Prediction or Condition-based Maintenance
Oil and Gas
Power and Water
Anticipating machines failures before they actually happen through predictive analytics
Predictive maintenance prevents unnecessary repairs, maximizes effective asset lifetime, and significantly reduces major failures and downtime. This results in cost savings with an increased return on investment and customer satisfaction. Providing predictive maintenance at the edge and sending only relevant data to the cloud is a lower cost alternative to cloud-only based solutions. It provides real-time actionable insight with extremely low latency and substantially lowers data transfer and storage costs.

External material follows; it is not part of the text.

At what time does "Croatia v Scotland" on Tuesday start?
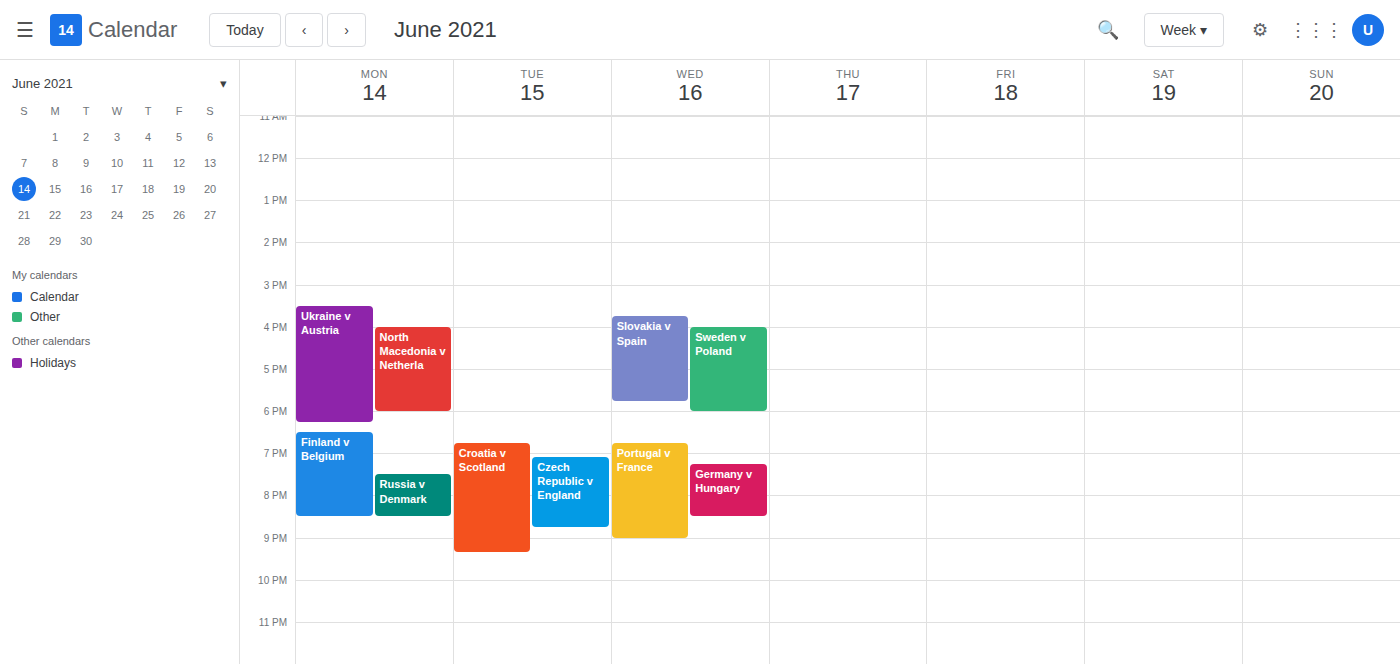
6:45 PM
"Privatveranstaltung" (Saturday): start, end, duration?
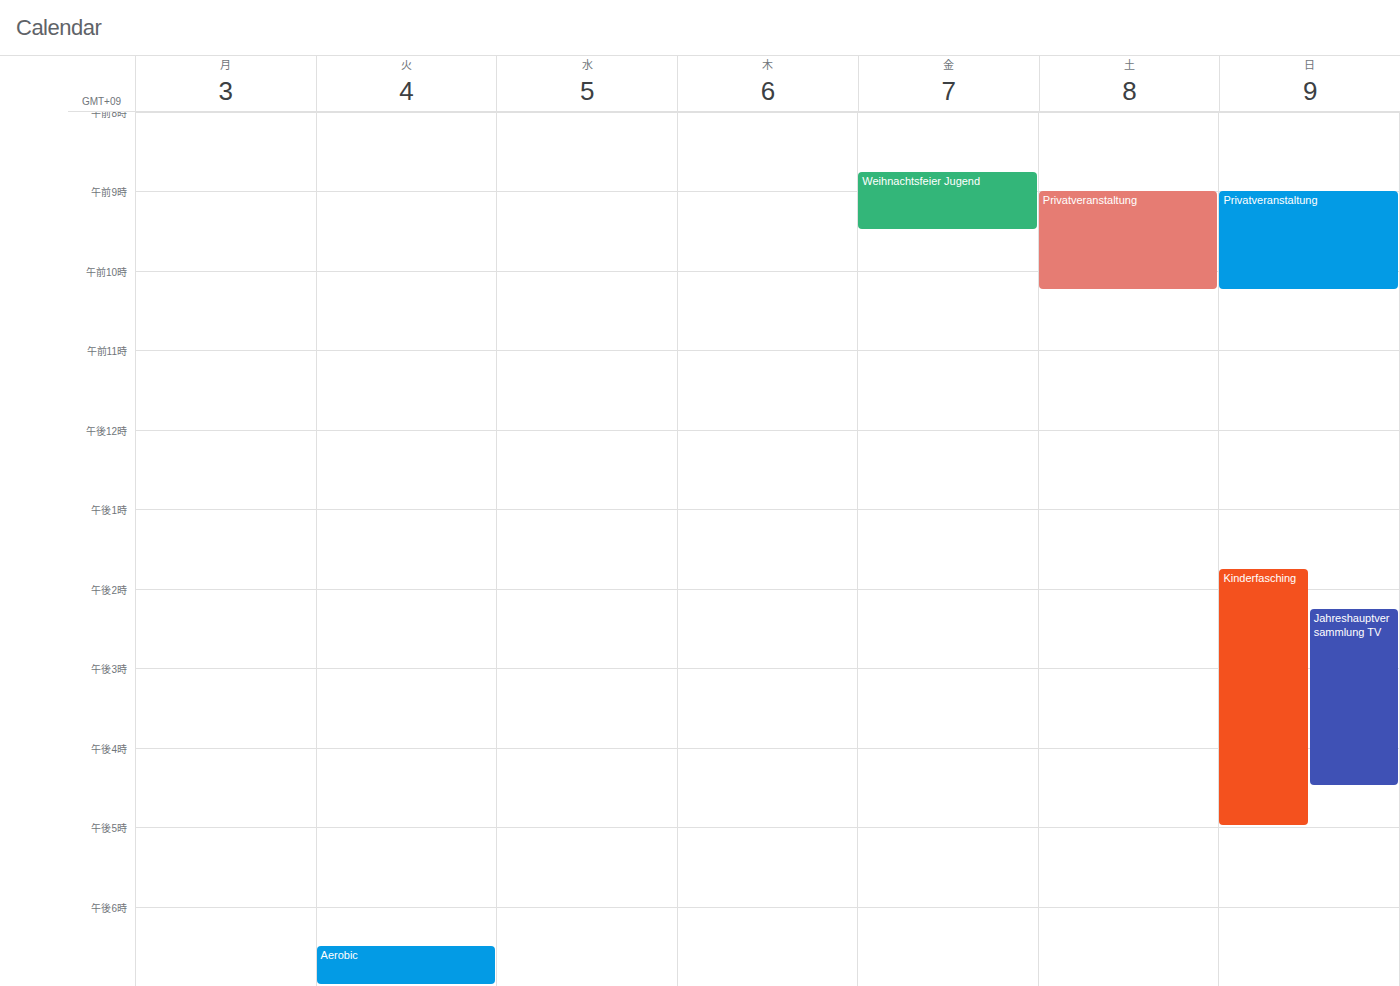
9:00 AM to 10:15 AM, 1 hour 15 minutes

The Electric Submersible Pump (ESP) is a long in-ground piece of equipment at the center of an oil well extracting oil from the bottom of the well and pumping it to the surface. Failure of an ESP will stop the entire operation which can take time and result in costly repairs and loss of revenue. An edge predictive maintenance solution can monitor the operational data gathered from the ESP and apply advanced analytics in real-time to predict failures. If a potential failure is detected, the system can automatically stop the pump to prevent damage as well as alert operations to repair or replace the ESP based on current machine health and maintenance models developed by the operators of the ESP. An edge solution can reduce the cost of data transfer to the cloud by preprocessing real-time data at the edge and sending only relevant data to the cloud. It also provides real-time availability without requiring an uninterrupted network connection that cloud-based solutions depend on.